FINANCIAL DECISION makers within SMEs appear unaware of a source of business funding that could put them back in control of their financing, while reducing loan risk: pension-led funding.

With pension-led business funding the financing comes directly through the owners’ pension funds. Based on current pension valuations, this could inject £100bn or more back into the UK’s SME economy.

The value of IP
One specific area of pension-led business funding leverages the value of intellectual property (IP) held by the company. This is one of the most valuable, but least exploited, assets of most businesses. It is a little known fact that the vast majority of business assets reside in IP, which includes patents, trademarks, brands and even website domains.
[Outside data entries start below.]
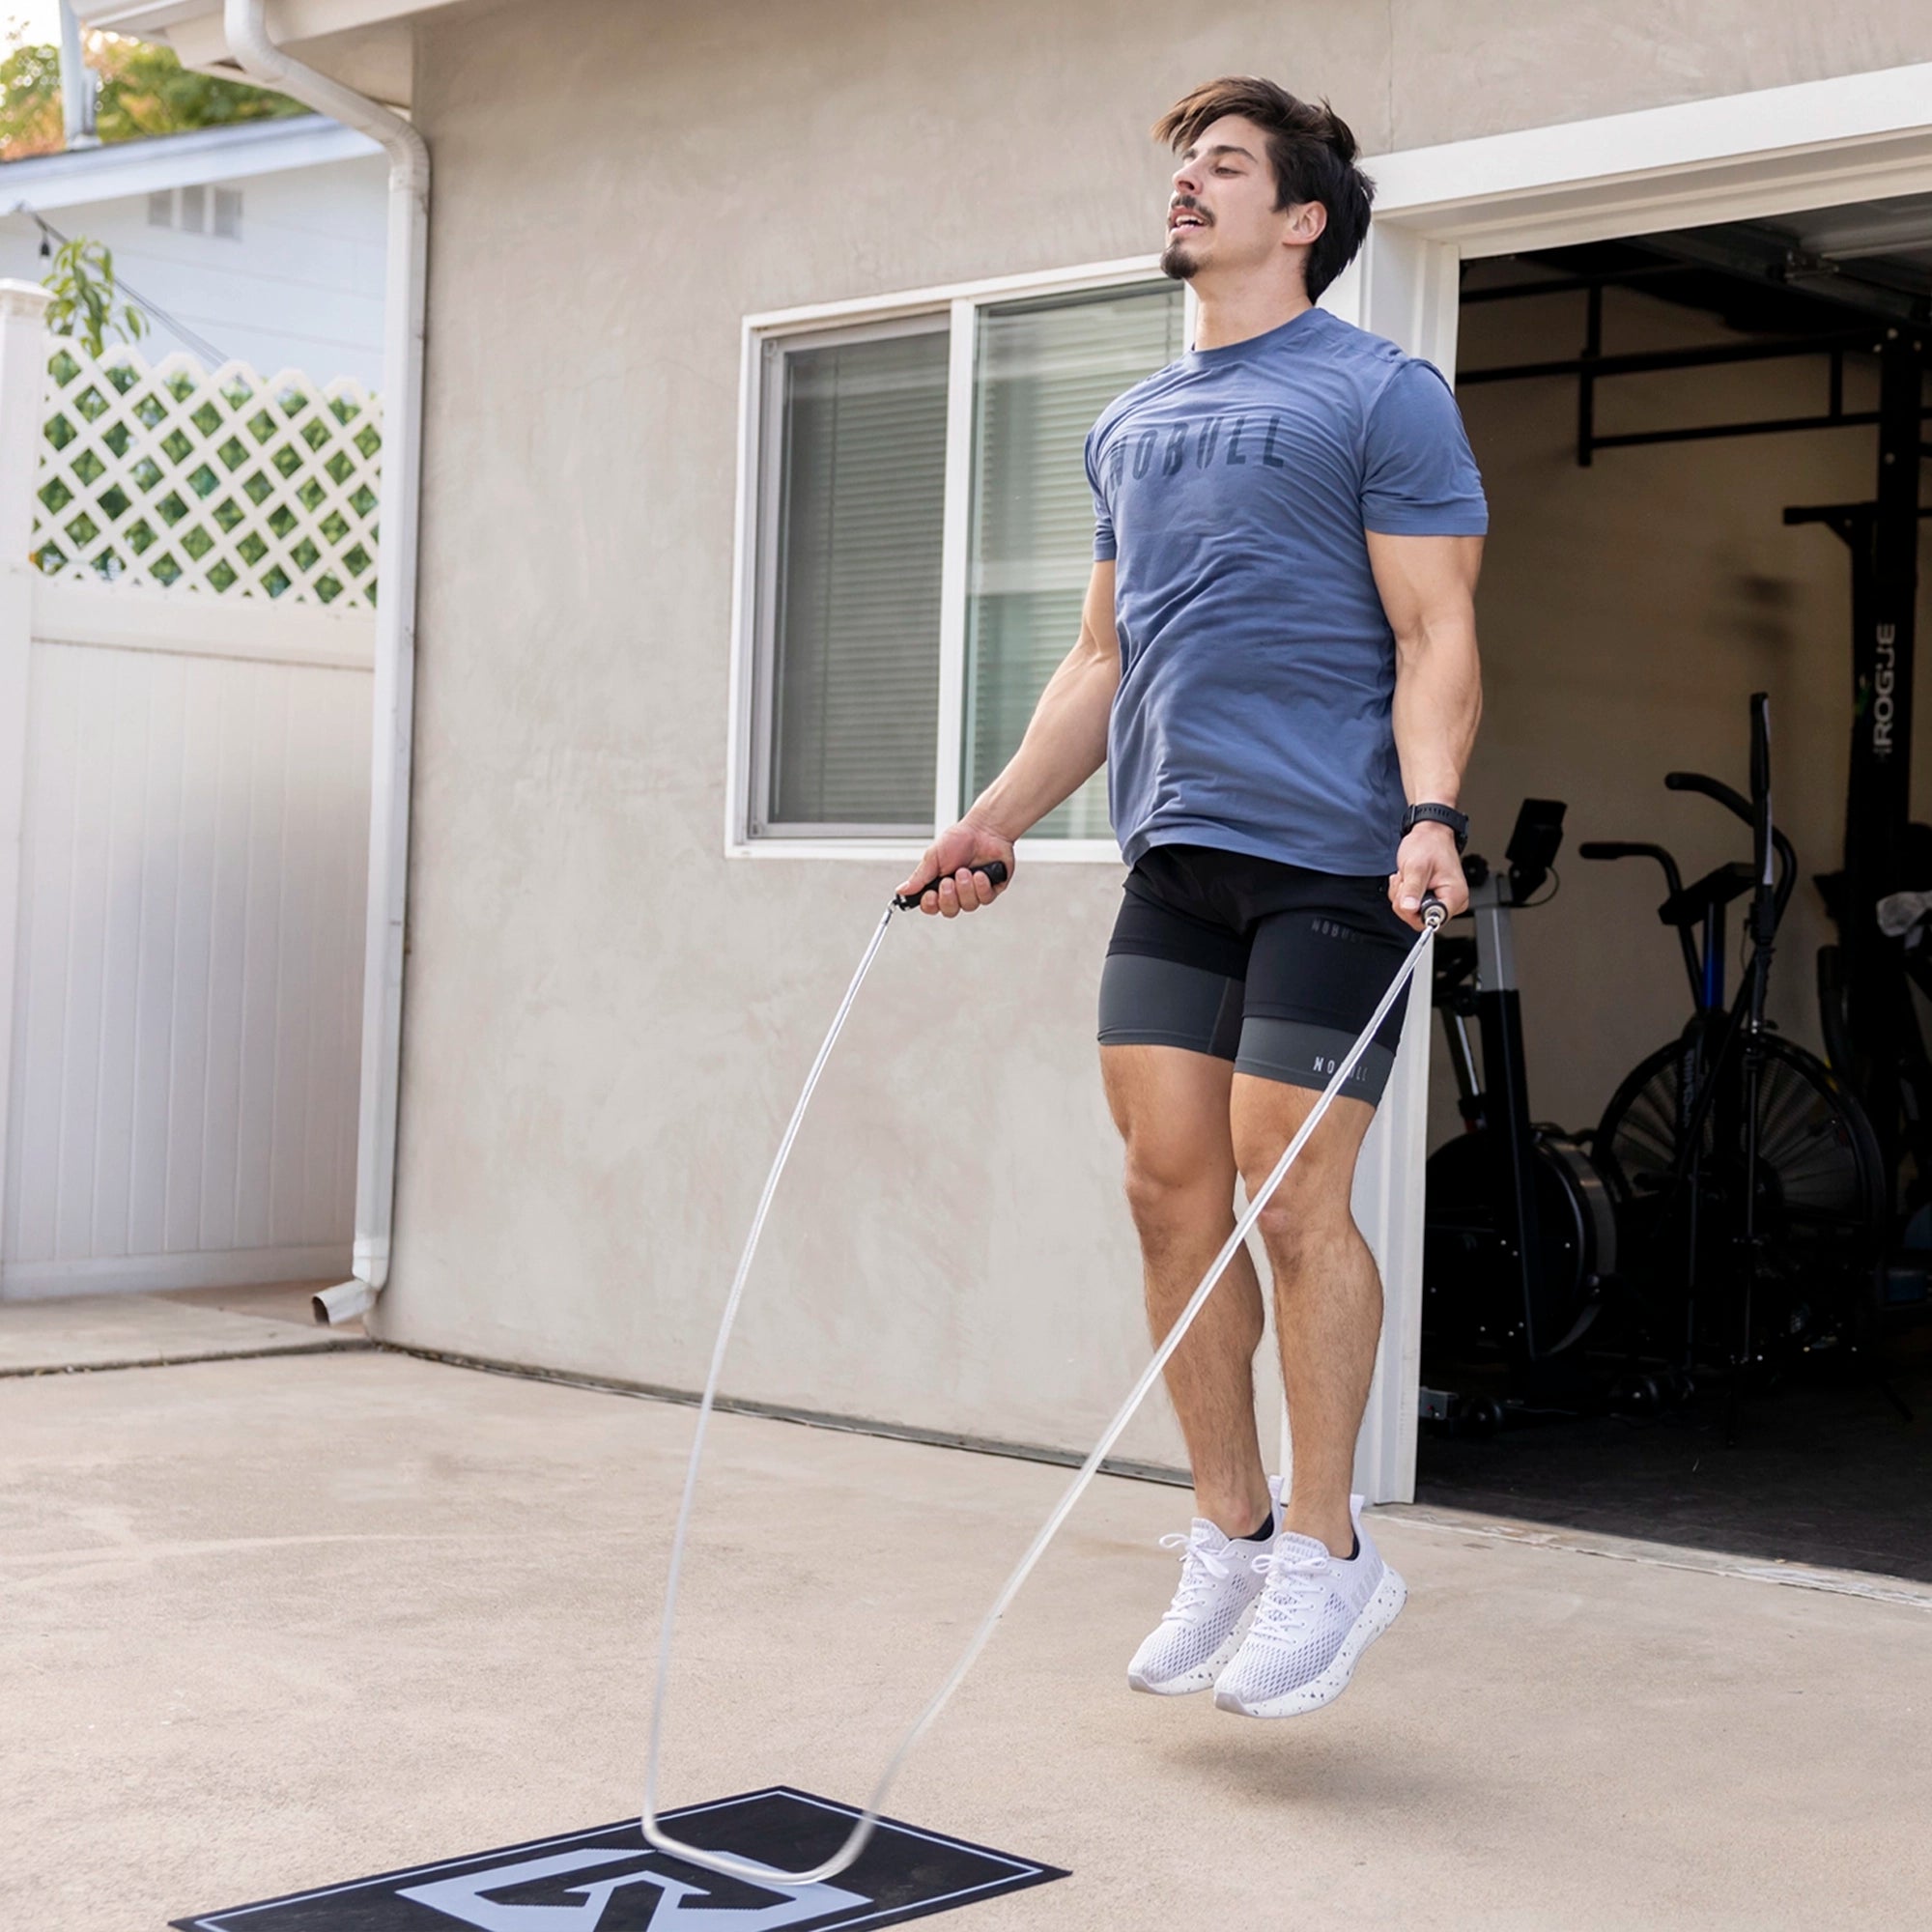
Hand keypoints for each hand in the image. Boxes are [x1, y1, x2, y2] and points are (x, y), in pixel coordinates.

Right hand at [897, 819, 1015, 917]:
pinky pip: (985, 898)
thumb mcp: (933, 856)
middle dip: (949, 896)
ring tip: (966, 871)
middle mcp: (957, 891)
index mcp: (940, 885)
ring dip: (965, 888)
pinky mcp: (990, 890)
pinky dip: (981, 886)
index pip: (931, 906)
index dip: (930, 905)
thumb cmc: (960, 839)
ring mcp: (974, 892)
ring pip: (968, 906)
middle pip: (950, 911)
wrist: (984, 829)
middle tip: (949, 881)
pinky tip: (980, 873)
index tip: (930, 895)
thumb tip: (901, 890)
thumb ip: (919, 876)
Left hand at [1389, 822, 1465, 930]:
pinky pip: (1411, 908)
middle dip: (1405, 901)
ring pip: (1412, 913)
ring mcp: (1441, 901)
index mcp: (1455, 895)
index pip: (1432, 920)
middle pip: (1419, 919)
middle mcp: (1452, 902)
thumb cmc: (1428, 845)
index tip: (1409, 896)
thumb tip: (1409, 909)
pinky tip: (1408, 880)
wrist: (1429, 835)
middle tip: (1407, 881)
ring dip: (1402, 896)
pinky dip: (1403, 895)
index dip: (1414, 911)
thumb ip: (1412, 889)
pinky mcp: (1432, 899)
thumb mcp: (1416, 866)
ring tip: (1408, 878)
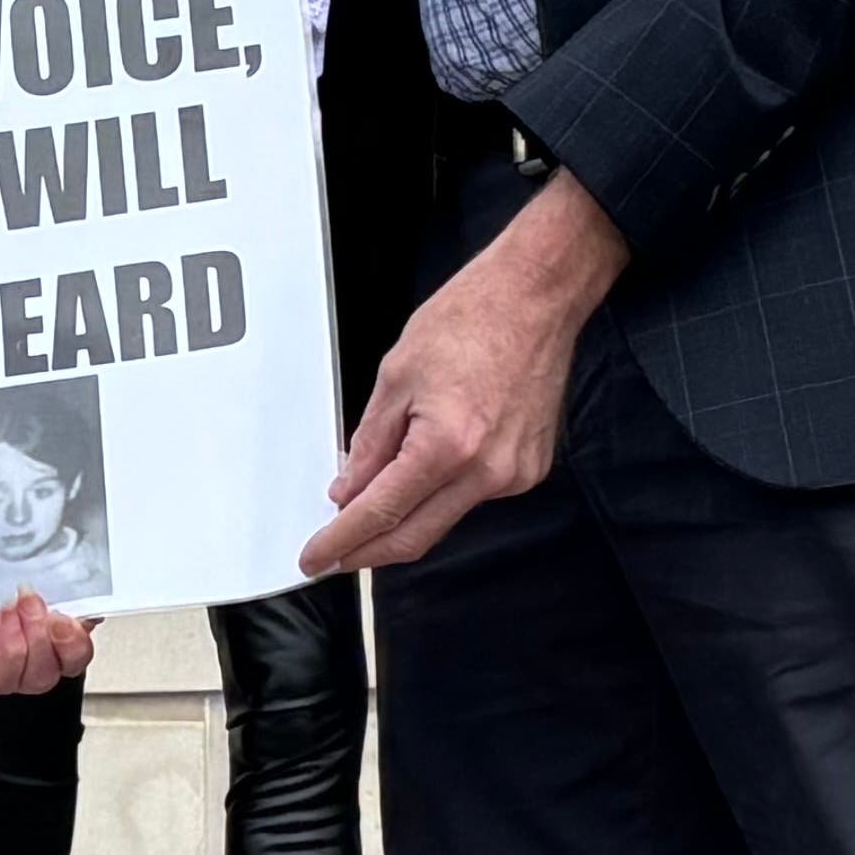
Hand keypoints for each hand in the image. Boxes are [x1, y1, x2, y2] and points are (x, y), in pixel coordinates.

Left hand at [0, 597, 97, 696]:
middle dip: (37, 635)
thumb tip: (82, 601)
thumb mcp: (25, 588)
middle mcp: (22, 671)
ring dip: (9, 640)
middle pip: (43, 673)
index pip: (74, 658)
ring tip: (4, 611)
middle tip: (28, 601)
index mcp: (48, 651)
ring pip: (9, 677)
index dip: (72, 643)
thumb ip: (58, 594)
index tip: (63, 618)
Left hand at [303, 170, 625, 574]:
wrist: (536, 297)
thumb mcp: (397, 375)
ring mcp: (515, 474)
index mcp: (447, 446)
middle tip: (337, 554)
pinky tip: (423, 475)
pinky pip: (473, 498)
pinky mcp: (530, 469)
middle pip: (416, 537)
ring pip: (445, 519)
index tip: (318, 557)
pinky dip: (439, 495)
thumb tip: (350, 488)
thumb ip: (371, 443)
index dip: (343, 541)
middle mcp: (487, 470)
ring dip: (405, 520)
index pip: (382, 513)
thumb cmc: (474, 317)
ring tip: (371, 504)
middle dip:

When it comes to asset value, in 2010 the World Bank estimated that royalty and licence fees alone generated £5.25bn in the UK. In April 2012, a government report from the UK’s Intellectual Property Office opened with the statement: “Achieving strong, sustainable and balanced economic growth is the government’s economic policy priority and IP is an increasingly important means of supporting growth.”

Yet according to research carried out by Clifton Asset Management, financial decision rarely value IP at any more than 10% of business worth with the majority seeing no value in it at all. Equally, only 17% of respondents felt IP was a suitable asset for a director’s pension to buy while almost half were unsure or did not know its suitability.

How does it work?
Initiating IP-led pension-based funding requires detailed assessment of company accounts, track record, business plan and funding structure to determine the IP value. However, it is essential the valuation is entirely independent of the funding process to satisfy HMRC and protect the pension fund and its trustees.

There are three main IP valuation approaches: cost, market and income. Cost examines investment in IP already made by the company and how much remains valid. The market approach looks at prices paid for similar IP by other companies, while income focuses on potential future value of the IP.

Once an IP valuation is received, the pension fund can agree to purchase and leaseback some, or all, of the IP value from the business and the funding is facilitated by the pension specialist.

Once the cash transfer has been implemented, there is usually a straightforward monthly lease payment between the business and the pension fund, which is a tax deductible item.

Putting the control back in business
What frustrates so many directors is knowing the quality of their business but, even in the light of recent government initiatives, they are unable to convince lenders whose own interests often come before the business they are funding. Traditional lenders may be quick to demand their money back if climate dictates and will usually require personal guarantees or a charge over a personal asset such as a director’s home.

While not an either/or option, pension-led business funding changes the balance because it is funding by the directors for the directors and no right-minded business owner is likely to pull the rug from under their own, successful business.

The pension risk
Running a business has to involve some general elements of risk. However, pension-led business funding is a controlled, rather than uncontrolled risk. The pension scheme is protected from external creditors (and is therefore a valuable business asset), although it is itself often a creditor to the business so, in the event of the company defaulting, the pension scheme may suffer a loss. This is, however, almost always smaller than the sum of money initially paid for the IP by the pension fund, as IP lease payments would have been paid back to the pension fund by the business, since the funding arrangement was put in place.

In the extremely rare circumstances that the lease agreement has to be written-off entirely, the only cost is the money (minus the lease payments to date) that has already been paid into the business. Set this against traditional, third party funding methods where not only would directors be liable to pay back the borrowing, often immediately, but may be forced to realise this through the assets used to secure that borrowing – in some cases a family home.